Well, if that is the outcome, Jane is spot on. It really is a time of celebration. We held a big party round our place, with proper champagne - none of that 14 quid stuff from the supermarket - and invited close friends and family to come and exult with us. We served them all with a delightful chilled flute of the bubbly, and some lovely canapes. There was a seafood theme to the nibbles with Pacific bay prawns on wholemeal toast, and various marinated herrings on sesame crackers. Once we had made sure our guests had a drink and a plate of nibbles - salted almonds and olives stuffed with pimento were on the agenda as well - we conducted them into the toilet in groups of five, having taken the precaution of not flushing our little boy's movement, so everybody could see for themselves what our little darling had achieved. I must say as we all stared down into the bowl, I was glad we had decided not to offer our fellow celebrants the chicken livers on matzo crackers that we considered at one stage. In fact, given the final journey our boy's product was about to take, seafood was undoubtedly symbolically the right option.

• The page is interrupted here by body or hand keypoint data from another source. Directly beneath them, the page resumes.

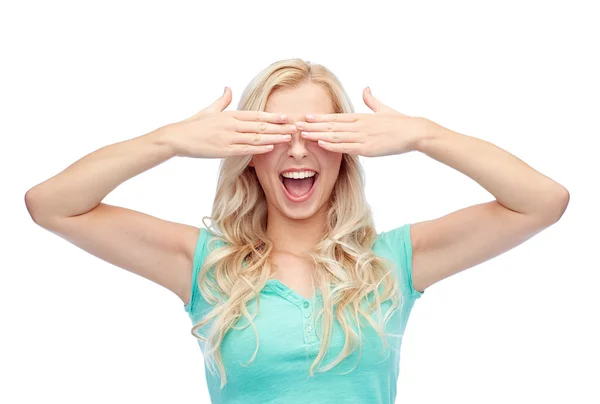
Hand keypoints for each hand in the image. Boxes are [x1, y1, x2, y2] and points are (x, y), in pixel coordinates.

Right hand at [165, 87, 294, 157]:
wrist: (178, 137)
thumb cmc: (194, 124)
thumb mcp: (210, 110)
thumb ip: (222, 101)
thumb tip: (228, 88)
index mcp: (230, 115)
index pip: (256, 115)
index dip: (273, 116)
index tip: (286, 117)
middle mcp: (232, 125)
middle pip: (260, 126)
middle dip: (279, 127)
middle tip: (295, 128)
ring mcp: (228, 138)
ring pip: (256, 137)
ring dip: (274, 138)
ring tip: (288, 138)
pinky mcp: (224, 150)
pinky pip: (245, 149)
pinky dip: (259, 148)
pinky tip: (270, 148)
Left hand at [296, 87, 428, 156]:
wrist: (414, 131)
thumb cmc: (399, 122)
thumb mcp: (383, 109)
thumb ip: (371, 100)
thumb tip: (366, 88)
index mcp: (360, 117)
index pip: (335, 117)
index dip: (319, 117)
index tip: (305, 116)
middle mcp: (358, 125)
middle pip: (330, 125)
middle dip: (311, 125)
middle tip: (294, 124)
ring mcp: (362, 136)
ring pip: (334, 135)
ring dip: (316, 134)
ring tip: (301, 134)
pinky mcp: (367, 148)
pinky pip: (346, 147)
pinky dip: (332, 145)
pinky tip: (320, 143)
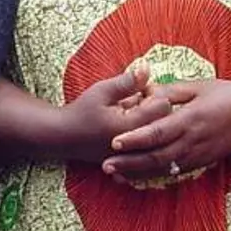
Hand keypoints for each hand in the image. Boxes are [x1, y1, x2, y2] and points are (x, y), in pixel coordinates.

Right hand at [58, 65, 173, 157]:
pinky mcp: (133, 163)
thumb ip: (127, 81)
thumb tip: (148, 67)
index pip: (163, 105)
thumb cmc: (81, 112)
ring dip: (152, 122)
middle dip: (155, 108)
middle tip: (135, 101)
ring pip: (161, 135)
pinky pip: (152, 147)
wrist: (64, 138)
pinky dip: (147, 137)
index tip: (138, 90)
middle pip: (166, 121)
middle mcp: (138, 145)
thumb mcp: (102, 91)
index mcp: (131, 126)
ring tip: (132, 115)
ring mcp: (136, 156)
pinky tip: (133, 130)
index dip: (154, 92)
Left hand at [104, 78, 230, 184]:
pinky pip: (175, 172)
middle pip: (156, 157)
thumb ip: (170, 91)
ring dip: (139, 173)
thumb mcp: (198, 86)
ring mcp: (198, 155)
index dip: (135, 139)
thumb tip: (144, 92)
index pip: (158, 133)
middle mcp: (193, 142)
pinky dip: (155, 175)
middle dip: (129, 163)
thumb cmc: (227, 95)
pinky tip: (138, 177)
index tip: (114, 142)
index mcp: (190, 119)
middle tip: (106, 166)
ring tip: (116, 175)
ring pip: (164, 168)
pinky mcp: (202, 162)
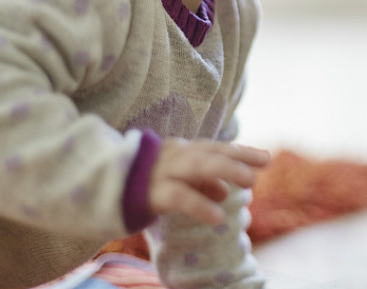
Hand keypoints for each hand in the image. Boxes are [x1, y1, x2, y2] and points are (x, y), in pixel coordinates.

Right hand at [148, 139, 269, 224]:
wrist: (101, 187)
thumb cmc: (143, 183)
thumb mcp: (175, 179)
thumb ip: (200, 183)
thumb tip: (226, 191)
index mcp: (178, 151)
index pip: (213, 147)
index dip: (239, 151)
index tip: (264, 157)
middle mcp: (172, 156)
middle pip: (209, 152)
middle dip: (237, 156)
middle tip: (265, 161)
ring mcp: (161, 172)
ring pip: (196, 167)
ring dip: (225, 170)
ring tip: (250, 181)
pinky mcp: (150, 193)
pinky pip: (179, 197)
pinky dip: (200, 205)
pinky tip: (218, 218)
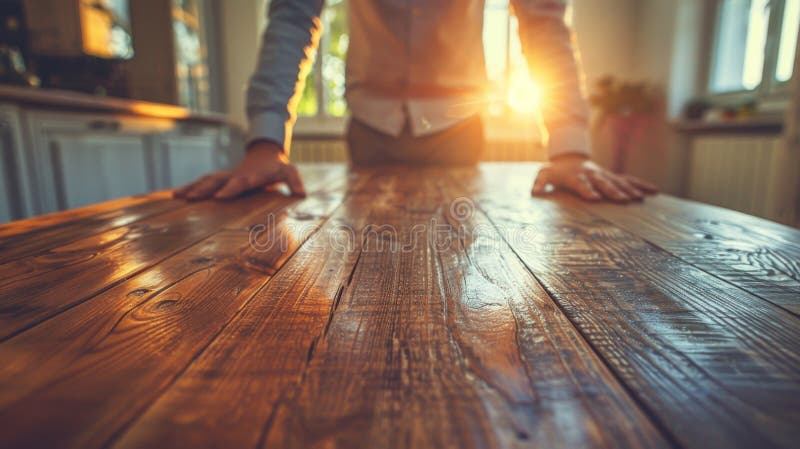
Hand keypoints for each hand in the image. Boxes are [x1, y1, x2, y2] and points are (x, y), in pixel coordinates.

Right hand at [174, 141, 305, 199]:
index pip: (241, 182)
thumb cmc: (277, 167)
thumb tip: (301, 195)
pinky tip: (175, 196)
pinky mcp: (219, 179)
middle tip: (190, 199)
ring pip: (206, 180)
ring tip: (176, 196)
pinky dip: (189, 188)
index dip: (231, 189)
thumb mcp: (290, 172)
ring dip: (192, 188)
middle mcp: (235, 175)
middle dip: (204, 189)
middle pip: (217, 181)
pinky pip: (203, 183)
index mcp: (251, 175)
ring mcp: (225, 176)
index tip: (220, 197)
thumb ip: (295, 182)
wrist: (264, 153)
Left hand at [531, 155, 656, 201]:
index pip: (581, 184)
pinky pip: (629, 180)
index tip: (595, 199)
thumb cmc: (555, 170)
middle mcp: (592, 175)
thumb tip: (534, 192)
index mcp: (575, 176)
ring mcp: (604, 174)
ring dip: (629, 190)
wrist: (568, 156)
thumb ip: (539, 183)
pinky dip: (641, 184)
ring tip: (639, 199)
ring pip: (618, 181)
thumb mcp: (544, 174)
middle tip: (623, 201)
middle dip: (613, 191)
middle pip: (603, 183)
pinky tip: (654, 191)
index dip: (587, 190)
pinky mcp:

Describing little Liam's success, Ms Whelen Banks writes: "Memories of this momentous occasion will remain in our hearts," and how right she is. My little boy is 27 years old now, living away from home, but we often meet for lunch and talk about old times. I make a point of telling him of the pride and sense of achievement we all felt when he relieved himself for the first time in the toilet. He invariably replies, "What about when I was invited to join the space programme, or won bronze at the Sydney Olympics, or got an honours degree in astro-physics, don't those things make you proud?" "Oh yes, I remember, you won bronze," I say, "Of course that makes me proud, but not as proud as this." And I get out the photographs.